What is Powder Coating?
Powder coating is basically a paint applied by a different method. Most powder paints start life as a liquid, very similar to spray paint. This is where the resin, various components and pigments are mixed into a homogeneous mass. From there they are partially cured, converted into a solid, extruded and ground to the desired level. Color matches are much more difficult with powder, as once it is made into the powder coating, it is done, versus paint that can have additives used to give desired effects.
How is it done?
Powder is sprayed on parts where it clings by static electricity. That is where the term “electro-statically applied comes from by the way, “electrostatically applied” powder or liquid says nothing about the quality of the workmanship or material, it is just a method! From there it is baked, where it melts, flows and cures.
Is a surface condition that looks just like it’s name, the bumpy skin of an orange. It is typical of some powders, and gets worse as the film thickness gets excessive. Most powders will apply at a range of 1.5-2.5 mils, which is thousandths of an inch in “coater language”. When you start building heavier than this, orange peel can be a definite problem.
Polishing out Defects and Scratches?
Many small imperfections, minor orange peel, and some scratches can be polished out of a powder coated.
Powder coating is environmentally friendly?

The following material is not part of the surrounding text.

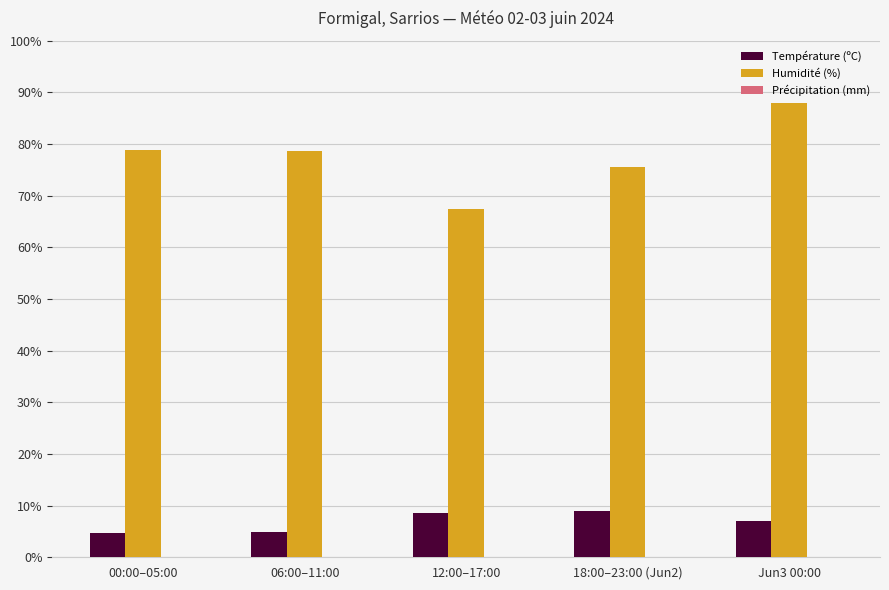

Rank the series by their maximum value, from highest to lowest.

Humidité (%), Température (ºC)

Powders contain no solvents (in the final form!) and thus have very low air emissions when curing. Typical powders have a VOC (Volatile Organic Compound) rating of less 1.0 pounds per gallon (there is an EPA test method for this!) versus liquid paints in the range of 2.5-7.0 pounds per gallon. There is very little waste with powder. Powder over spray can be collected and reused, rather than just thrown away as with paint over spray.